Feedback from friends has made the 17-year-old high school student look forward to go to the Philippines as part of the American Idol Live Tour, which will have its lone Asian stop in Manila.
The young country singer may be on top of the world at 17. He may be mobbed, not only in his hometown but in Disney World. He may have earned a record-breaking 122.4 million votes in "American Idol." His first single, "I Love You This Big," may have hit the Top 20 in only seven weeks.
But success hasn't changed the boy next door who worked part-time in a grocery store.
"I don't think about success that much," he told Yahoo! Philippines OMG! in an e-mail interview. "I don't go around thinking every day I am the `Idol' winner. I'm just Scotty."
Raised with a spiritual foundation
Filipinos will also be happy to find out that like them, Scotty got his strong spiritual foundation from home.
"I grew up believing in God and Jesus and reading the Bible," he relates.
Scotty's mother, Judy, sang in the church choir. So, it was easy for her talented son to follow her lead.
Staying in touch with his youth group from the First Baptist Church in Garner, North Carolina has also kept
Scotty's feet firmly planted on the ground.
"My closest friends are very spiritual also," he reveals. "We worship together in my church in Garner."
And so, while other successful people walk around with a chip on their shoulder, Scotty's faith reminds him to stay grounded.
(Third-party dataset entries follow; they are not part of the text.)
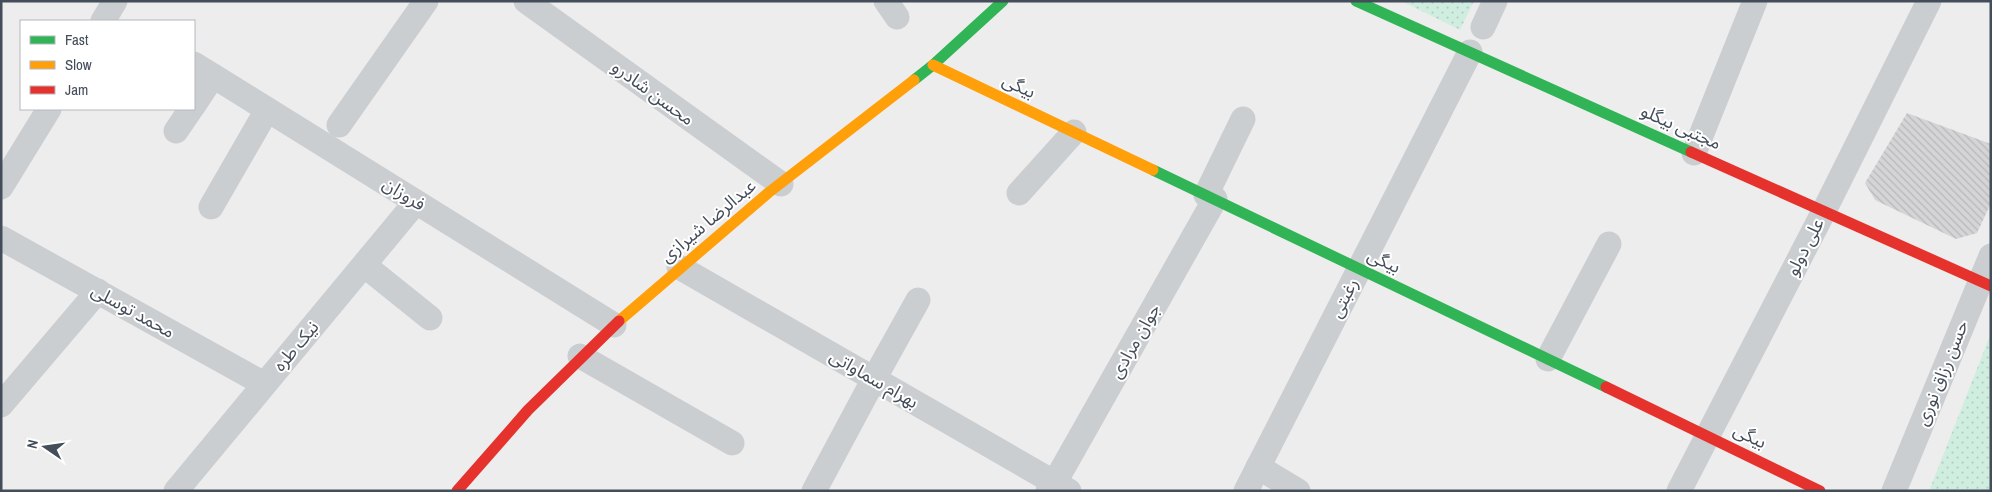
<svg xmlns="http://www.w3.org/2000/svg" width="1992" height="492" font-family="'Archivo Narrow','Noto Sans Arabic',sans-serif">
	<defs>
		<pattern id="park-dots" width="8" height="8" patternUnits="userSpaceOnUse" patternTransform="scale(1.25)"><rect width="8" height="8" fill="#d0eee0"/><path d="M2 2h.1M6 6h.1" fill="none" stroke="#b4cec2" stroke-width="1.8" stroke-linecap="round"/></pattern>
		<pattern id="building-back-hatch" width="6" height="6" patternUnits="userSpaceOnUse" patternTransform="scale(1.25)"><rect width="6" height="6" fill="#d5d5d7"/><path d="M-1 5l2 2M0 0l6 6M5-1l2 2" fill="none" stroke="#b8b8bb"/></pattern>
	</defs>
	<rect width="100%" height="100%" fill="#eeeded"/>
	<g fill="url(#park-dots)">
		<polygon points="1401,1 1474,1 1460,30"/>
		<polygon points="1991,333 1991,491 1929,491"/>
	</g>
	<polygon fill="url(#building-back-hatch)" points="1907,113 1991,144 1991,203 1977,233 1956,239 1875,200 1865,183"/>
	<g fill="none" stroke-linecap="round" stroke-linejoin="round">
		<g stroke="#cbced1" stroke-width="25">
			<polyline points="526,1 781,184"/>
			<polyline points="886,1 897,17"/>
			<polyline points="103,21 115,1"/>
			<polyline points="1483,27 1495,1"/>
			<polyline points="194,64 614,325"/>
			<polyline points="194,105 213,76"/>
			<polyline points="339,125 426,1"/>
			<polyline points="176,131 191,109"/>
			<polyline points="1694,153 1755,1"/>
			<polyline points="1,187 49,109"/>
			<polyline points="1019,193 1074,132"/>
			<polyline points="1206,195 1243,119"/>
			<polyline points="211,207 267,110"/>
			<polyline points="1,238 264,384"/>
			<polyline points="364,265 430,318"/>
			<polyline points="679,267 1069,491"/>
			<polyline points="580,356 732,443"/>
			<polyline points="1548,359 1609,244"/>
			<polyline points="1,405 98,291"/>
			<polyline points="1258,467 1298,491"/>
			<polyline points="176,491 416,202"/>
			<polyline points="814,491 874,379 918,300"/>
			<polyline points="1048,491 1055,482 1215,199"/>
			<polyline points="1246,491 1470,52"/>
			<polyline points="1679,491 1824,211 1929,1"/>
			<polyline points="1894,491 1991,256"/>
		</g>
		<g stroke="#30b455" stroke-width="11">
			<polyline points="1356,1 1691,152"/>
			<polyline points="914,80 933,65 1003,1"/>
			<polyline points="1153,170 1606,387"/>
		</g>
		<g stroke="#ff9f0a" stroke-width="11">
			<polyline points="933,65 1153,170"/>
			<polyline points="619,321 768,193 914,80"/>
		</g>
		<g stroke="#e5322d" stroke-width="11">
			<polyline points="1691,152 1991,286"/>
			<polyline points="1606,387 1820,491"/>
			<polyline points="457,491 528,410 619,321"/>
		</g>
	</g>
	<g text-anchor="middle" stroke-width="4" stroke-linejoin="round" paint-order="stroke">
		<g font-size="18" fill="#444d5a" stroke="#fff">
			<text transform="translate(1019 86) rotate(25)" y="6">بیگی</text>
			<text transform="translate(653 93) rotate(36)" y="6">محسن شادرو</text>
			<text transform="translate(1681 127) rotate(24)" y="6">مجتبی بیگلو</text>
			<text transform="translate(404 194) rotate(32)" y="6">فروزان</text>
			<text transform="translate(708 221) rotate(-40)" y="6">عبدالرضا شیرازی</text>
			<text transform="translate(1805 247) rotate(-63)" y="6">علی دولو</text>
			<text transform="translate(1384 261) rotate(25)" y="6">بیگی</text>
			<text transform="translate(1344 298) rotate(-63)" y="6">رغبتی</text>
			<text transform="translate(133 311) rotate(29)" y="6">محمد توسلی</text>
			<text transform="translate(1135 341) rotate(-60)" y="6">جوان مرادی</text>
			<text transform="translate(296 346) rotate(-50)" y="6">نیک طره</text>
			<text transform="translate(1942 373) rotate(-68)" y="6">حسن رزاق نوری</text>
			<text transform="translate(874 379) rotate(30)" y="6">بهرام سماواتی</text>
			<text transform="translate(1750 436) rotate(26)" y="6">بیگی</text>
		</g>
	</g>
	<rect width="1992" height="492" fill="none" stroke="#444d5a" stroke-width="5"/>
	<rect x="20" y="20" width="175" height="90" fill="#ffffff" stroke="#b4b8bd"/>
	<rect x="30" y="36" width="25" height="8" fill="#30b455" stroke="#b4b8bd"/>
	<text x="65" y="45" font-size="15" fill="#444d5a">Fast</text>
	<rect x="30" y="61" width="25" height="8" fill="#ff9f0a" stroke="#b4b8bd"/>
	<text x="65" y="70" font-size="15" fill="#444d5a">Slow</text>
	<rect x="30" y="86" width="25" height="8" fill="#e5322d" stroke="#b4b8bd"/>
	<text x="65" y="95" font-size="15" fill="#444d5a">Jam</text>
	<g transform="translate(45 447) rotate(283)" stroke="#ffffff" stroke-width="4" paint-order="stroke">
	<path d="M0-4L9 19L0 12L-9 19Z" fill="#444d5a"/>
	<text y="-8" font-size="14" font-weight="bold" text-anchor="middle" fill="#444d5a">N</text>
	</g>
</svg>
"My faith got me through my 'AI' ('American Idol') journey," he goes on. "I pray a lot and read my Bible."
True to his faith
Being upfront about his faith demonstrates the kind of quiet confidence that won for him the "AI" crown and the distinction of being one of the youngest Idol winners. He has stayed true to himself — no airs, no pretensions.
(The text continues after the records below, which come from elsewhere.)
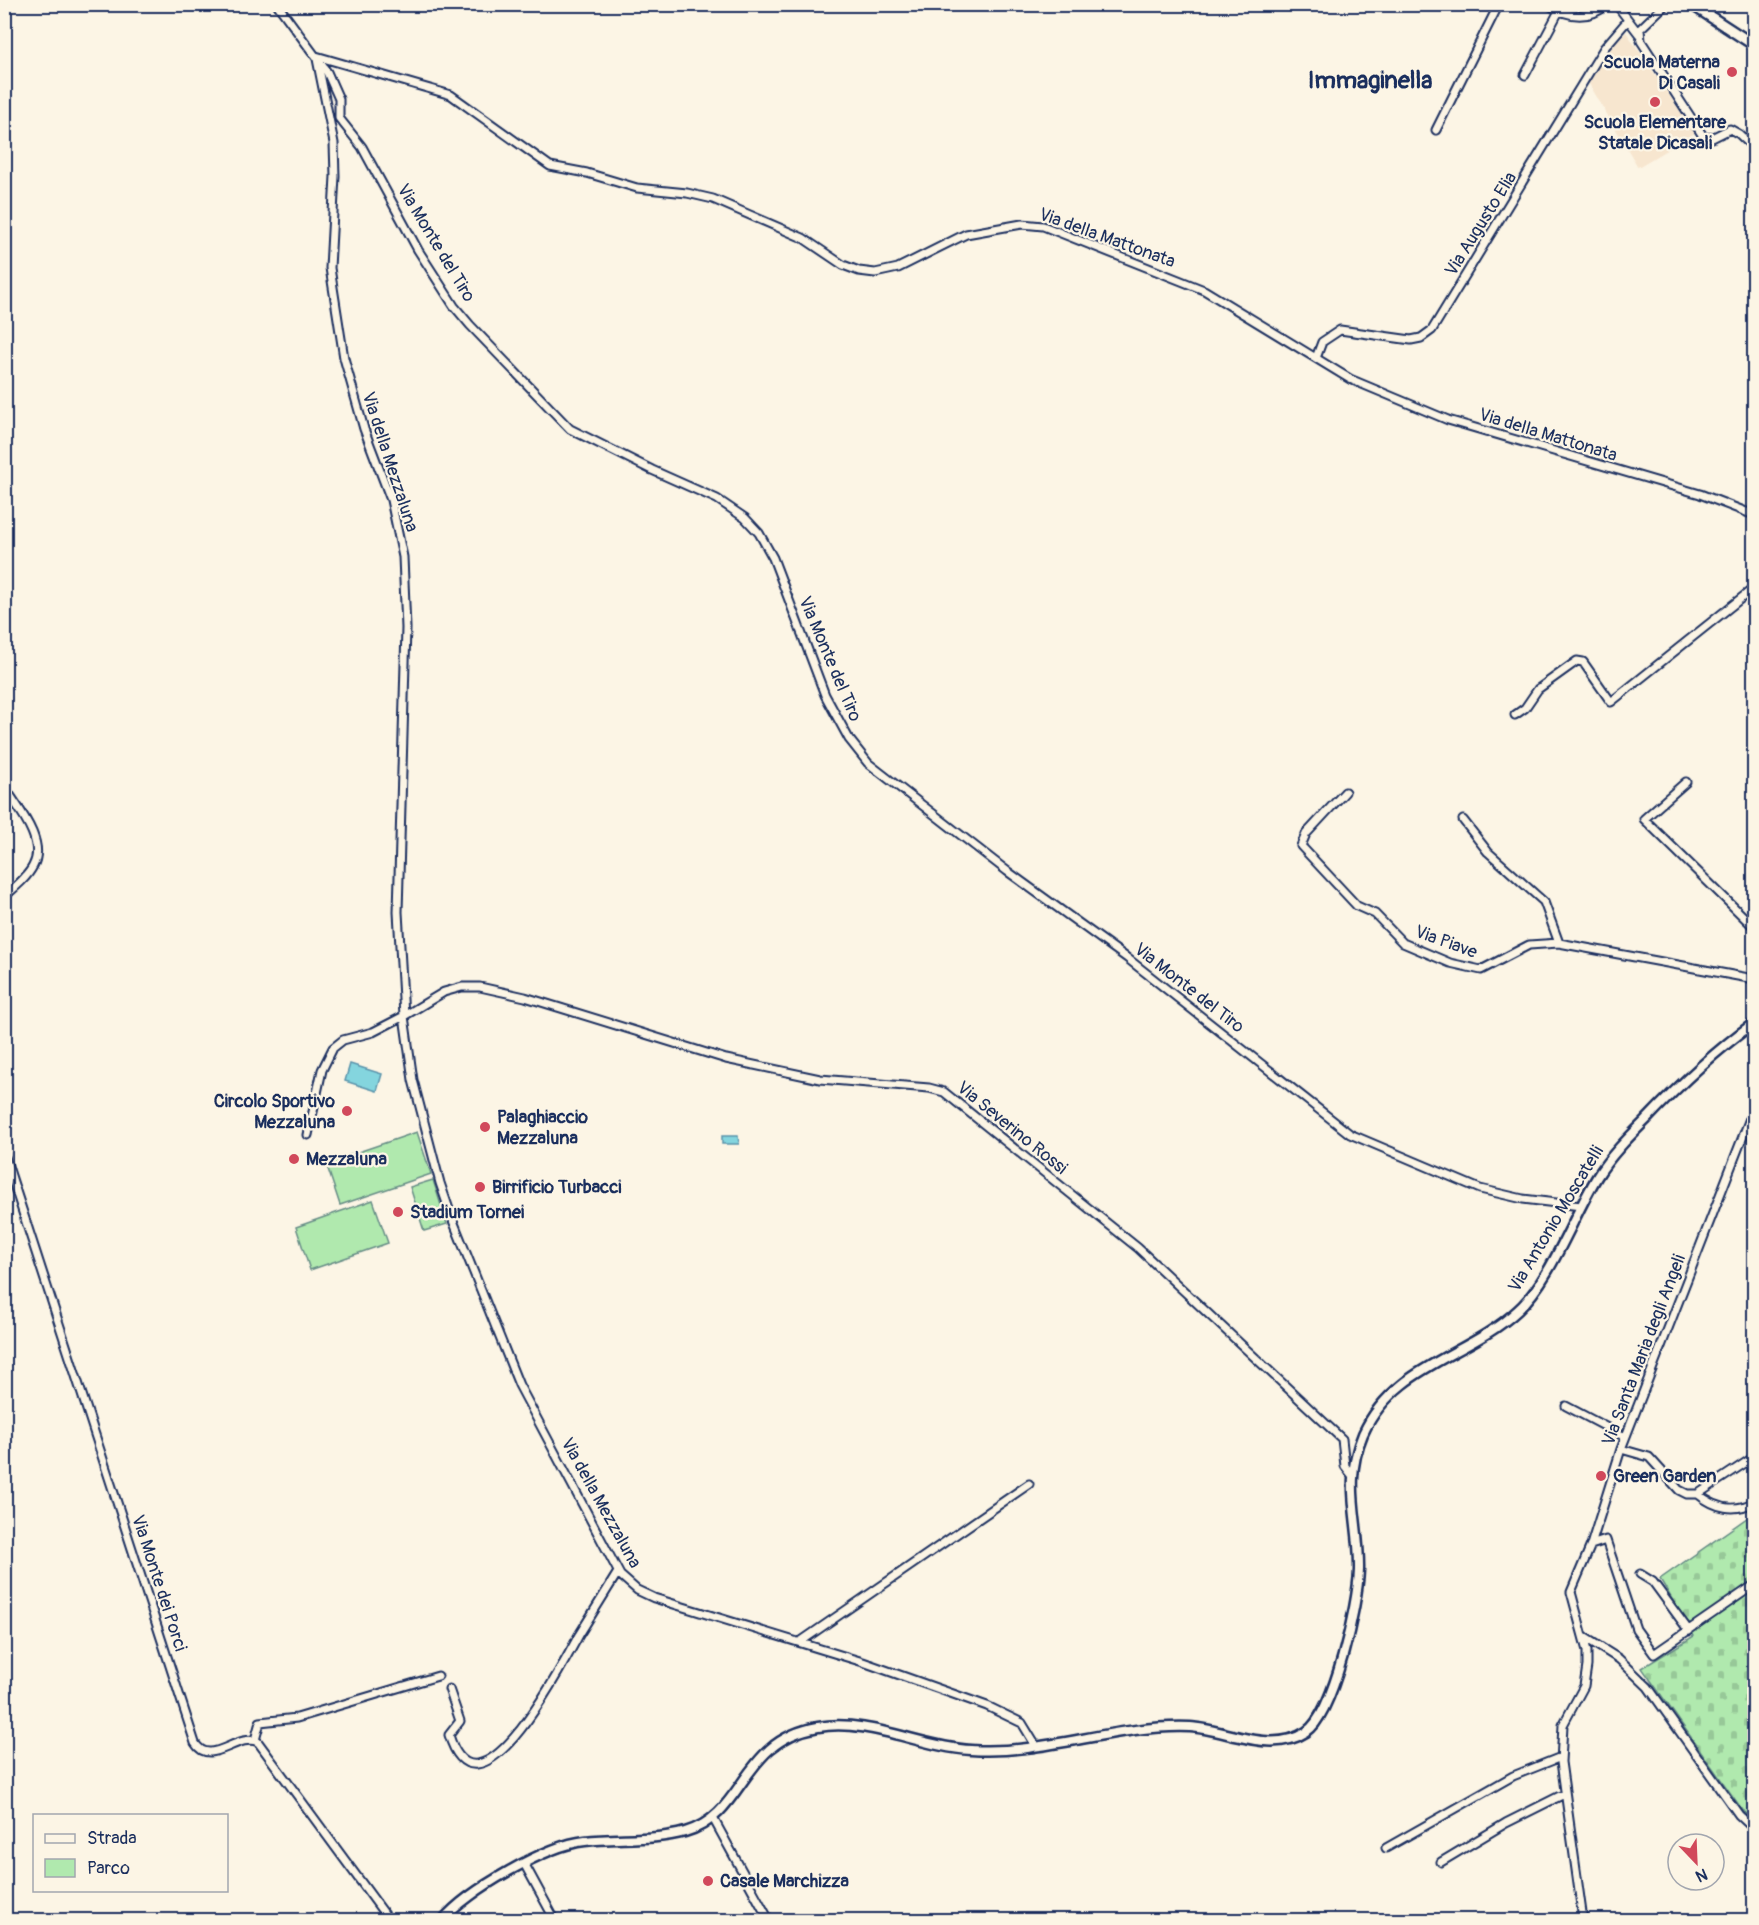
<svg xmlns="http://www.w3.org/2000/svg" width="1759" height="1925" font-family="Pangolin,sans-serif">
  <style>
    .built { fill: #f7e6cf }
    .cemetery { fill: url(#cemetery-stones); stroke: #668c86; stroke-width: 1.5 }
    .park { fill: #b0e9ae; stroke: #668c86; stroke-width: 1.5 }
    .water { fill: #84d5de; stroke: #5a93ab; stroke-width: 1.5 }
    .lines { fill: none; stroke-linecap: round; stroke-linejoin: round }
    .minor-casing { stroke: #1b2f5e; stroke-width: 11 }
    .tertiary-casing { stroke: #1b2f5e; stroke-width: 13 }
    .secondary-casing { stroke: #1b2f5e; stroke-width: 14 }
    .minor { stroke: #fcf5e5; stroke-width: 7 }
    .tertiary { stroke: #fcf5e5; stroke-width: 8 }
    .secondary { stroke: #fcf5e5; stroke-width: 9 }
    .poi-dot { fill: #d1495b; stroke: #fcf5e5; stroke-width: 2 }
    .labels { text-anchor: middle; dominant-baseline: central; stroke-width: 4.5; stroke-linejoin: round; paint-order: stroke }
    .poi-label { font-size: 18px; font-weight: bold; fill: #1b2f5e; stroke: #fcf5e5; text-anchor: start }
    .street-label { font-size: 18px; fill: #1b2f5e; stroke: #fcf5e5 }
    .district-label { font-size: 24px; font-weight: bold; fill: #1b2f5e; stroke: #fcf5e5 }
  </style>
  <defs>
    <pattern id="cemetery-stones" width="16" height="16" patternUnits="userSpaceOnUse" patternTransform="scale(1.5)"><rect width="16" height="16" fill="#b0e9ae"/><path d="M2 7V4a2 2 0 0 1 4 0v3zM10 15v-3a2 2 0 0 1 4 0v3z" fill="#97c898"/></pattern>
  </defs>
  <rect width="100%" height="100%" fill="#fcf5e5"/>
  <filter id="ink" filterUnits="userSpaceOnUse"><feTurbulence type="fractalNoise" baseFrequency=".0167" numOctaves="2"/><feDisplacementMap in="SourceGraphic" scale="12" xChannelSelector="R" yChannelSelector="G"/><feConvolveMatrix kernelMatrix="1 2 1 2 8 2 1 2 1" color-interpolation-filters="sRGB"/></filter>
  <g filter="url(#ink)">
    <path class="built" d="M1626,32l69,101 -57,34 -50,-85 21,-35z"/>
    <path class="cemetery" d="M1754,1513v310l-8,-8 -104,-147 52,-32 -34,-57z"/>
    <path class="park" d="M417,1132l14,42 -91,31 -14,-42z
      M433,1180l14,44 -23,7 -14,-44z
      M373,1200l15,43 -78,27 -14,-43z"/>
    <path class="water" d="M350,1064l32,10 -5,17 -32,-10z
      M722,1136h16l1,8h-17z"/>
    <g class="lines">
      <defs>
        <path id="minor" d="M277,4l50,68 12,27v19l23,29 56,103 36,56 16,19 100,104 82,41 65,29 28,19 14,15 14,25 52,137 24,44 19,24 139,108 120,87 223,176 130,55 43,10 58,7
          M1547,4c20,13 41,17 61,0
          M1616,4l23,30
          M1666,4l-26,25 1,12 62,95 9,2 18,-9 9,5 15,14
          M316,56l135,39 99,71 37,7 50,15 50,5 26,6 90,39 40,27 16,6 16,2 23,-5 68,-34 56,-10 21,2 161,64 146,89 98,41 252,74 54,21
          M317,59l17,84 1,33 -5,92 14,90 20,71 27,71 12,57 3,71 -8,284 6,104
          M1525,75l34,-64
          M1436,130l63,-126
          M1316,358l6,-16 18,-12 71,10 10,-2 11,-8 172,-282 24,-28
          M1515,715l10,-7 13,-19 39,-28 6,1 28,40 143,-114
          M1686,782l-42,37 110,108
          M4,786c13,21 43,55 29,80 -6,12 -19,22 -29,31
          M1345,792l-39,42 -5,12 56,60 18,8 28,29 47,20 31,7 48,-25 30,-2 195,36
          M1463,820l25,32 56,50 15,41
          M404,1016l40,-24 18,-5h18l45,10 201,62 94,20 109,9 15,4 194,156 204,191 3,27 7,9
          M308,1135l14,-65 11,-22 10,-8 30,-8 31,-16 9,64 27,103 12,35 67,167 101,190 17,15 17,8 209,64 124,44 35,17 14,23
          M4,1154l191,589c15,25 43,-11 63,-1l131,178
          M1566,1406l59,31
          M1621,1449l28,8 30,33 8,4h11l56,-37
          M1698,1494c17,14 37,19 56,8
          M1591,1545l15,-5 30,89 18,25 100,-69
          M1640,1574l13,8 36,49
          M1584,1637l35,22 29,28 91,128 15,14
          M800,1642l229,-158
          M449,1689l11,32 -11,14c29,96 115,-73 130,-100 13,-21 26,-42 39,-63
          M255,1740l5,-18 37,-4 141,-42
          M713,1818l56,102
          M1386,1848l127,-72 48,-19
          M1441,1862l65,-39 58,-29
          M525,1865l30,55
          M1583,1920l-22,-158 2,-37 21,-39 3,-20v-15l-16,-59 20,-47 30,-96 133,-341"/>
        <path id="tertiary" d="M443,1920c24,-29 104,-75 142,-79 33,-4 68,0 100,-9 62,-18 54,-91 133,-105 51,-9 102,20 153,23 74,5 145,-26 219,-23 36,2 81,28 116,5 28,-18 52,-129 53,-162 1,-50 -17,-86 4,-136 31,-69 105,-77 155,-124 33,-30 55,-94 79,-133 13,-21 31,-39 48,-56 34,-36 69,-69 109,-98"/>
        <path id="secondary" d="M1691,4l63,41"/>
      </defs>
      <use href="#minor" class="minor-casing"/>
      <use href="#tertiary" class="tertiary-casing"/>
      <use href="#secondary" class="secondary-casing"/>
      <use href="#minor" class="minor"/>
      <use href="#tertiary" class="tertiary"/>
      <use href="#secondary" class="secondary"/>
    </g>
  </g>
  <g class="poi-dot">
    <circle cx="1732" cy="72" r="6"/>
    <circle cx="1655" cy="102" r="6"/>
    <circle cx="347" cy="1111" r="6"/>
    <circle cx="485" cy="1127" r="6"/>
    <circle cx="294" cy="1159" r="6"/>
    <circle cx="480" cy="1187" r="6"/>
    <circle cx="398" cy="1212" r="6"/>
    <circle cx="1601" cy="1476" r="6"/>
    <circle cx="708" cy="1881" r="6"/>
  </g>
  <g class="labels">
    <g class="poi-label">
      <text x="1720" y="62" text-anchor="end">Scuola Materna<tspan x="1720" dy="21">Di Casali</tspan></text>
      <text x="1655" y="122" text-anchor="middle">Scuola Elementare<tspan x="1655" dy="21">Statale Dicasali</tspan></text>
      <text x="335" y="1101" text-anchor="end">Circolo Sportivo<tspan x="335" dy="21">Mezzaluna</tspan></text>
      <text x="497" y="1117">Palaghiaccio<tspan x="497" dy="21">Mezzaluna</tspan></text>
      <text x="306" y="1159">Mezzaluna</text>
      <text x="492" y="1187">Birrificio Turbacci</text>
      <text x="410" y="1212">Stadium Tornei</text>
      <text x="1613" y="1476">Green Garden</text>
      <text x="720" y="1881">Casale Marchizza</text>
    </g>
    <g class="street-label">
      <text transform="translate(1481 224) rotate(-58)">Via Augusto Elia</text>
      <text transform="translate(1107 238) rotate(20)">Via della Mattonata</text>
      <text transform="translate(436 243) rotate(59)">Via Monte del Tiro</text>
      <text transform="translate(1548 435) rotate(17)">Via della Mattonata</text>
      <text transform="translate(390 462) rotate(72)">Via della Mezzaluna</text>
      <text transform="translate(830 659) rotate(67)">Via Monte del Tiro</text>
      <text transform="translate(1446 942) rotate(20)">Via Piave</text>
      <text transform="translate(1189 988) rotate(38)">Via Monte del Tiro</text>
      <text transform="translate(1012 1128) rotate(39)">Via Severino Rossi</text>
      <text transform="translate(1556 1219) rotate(-59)">Via Antonio Moscatelli</text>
      <text transform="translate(1644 1350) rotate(-69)">Via Santa Maria degli Angeli</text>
      <text transform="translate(601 1503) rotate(61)">Via della Mezzaluna</text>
      <text transform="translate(159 1583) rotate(72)">Via Monte dei Porci</text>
    </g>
    <g class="district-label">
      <text x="1370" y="80">Immaginella</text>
    </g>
  </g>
  <rect width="1759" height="1925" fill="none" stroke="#fcf5e5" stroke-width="24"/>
  <rect x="12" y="12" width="1735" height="1901" fill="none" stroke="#1b2f5e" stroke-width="2" filter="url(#ink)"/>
  <rect x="33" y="1814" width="195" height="78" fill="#fcf5e5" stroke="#a2a6af" stroke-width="1.5"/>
  <rect x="45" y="1834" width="30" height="9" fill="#fcf5e5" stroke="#a2a6af" stroke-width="1.5"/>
  <text x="87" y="1844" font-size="18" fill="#1b2f5e">Strada</text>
  <rect x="45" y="1859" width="30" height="18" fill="#b0e9ae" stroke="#a2a6af" stroke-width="1.5"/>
  <text x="87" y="1874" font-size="18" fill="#1b2f5e">Parco</text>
  <g transform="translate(1696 1862) rotate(157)"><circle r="28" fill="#fcf5e5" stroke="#a2a6af" stroke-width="1.5"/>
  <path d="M0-4.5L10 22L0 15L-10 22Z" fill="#d1495b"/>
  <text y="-9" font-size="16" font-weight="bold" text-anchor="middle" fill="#1b2f5e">N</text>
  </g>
</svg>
He says in his official website, "The reason I made it this far is that I was real on television. I didn't try to be somebody I wasn't. What you see is what you get — Scotty on TV, Scotty off TV… I don't plan on changing. I don't think Hollywood or Nashville will get to me."
Fast forward to five years from now and Scotty sees himself still "pretty low-key but friendly." No fireworks, no blazing trumpets. Except of course, for that rich baritone steeped in country music, thanks to his mother who turned on the car radio while Scotty listened in the passenger seat beside her.
This, singing "The Muffin Man" at three to anyone who cared to listen, guitar lessons at 10 and church choir stints from elementary to high school laid the groundwork for Scotty's passion and lifetime career.
"I'll just keep on putting out good music," he replies when asked how he will sustain his success.
Sincere and eager to please
But Scotty will not impose his music on anybody, today, or five years from now.
"Five years from now," he muses, "I hope people still want to hear me. I hope I can do good things to make people happy with my music."
You can sense the sincerity, the eagerness to please. For Scotty, the audience is number one. His music is just a means to make this audience feel better, and perhaps, live better.
"I always remember where I came from," Scotty explains. "Other people got me here, I didn't do it on my own."
Thus, Scotty's message to "my Savior Jesus Christ," his fans and family: "I love you this big!"
No wonder Scotty is getting a lot of loving back as well.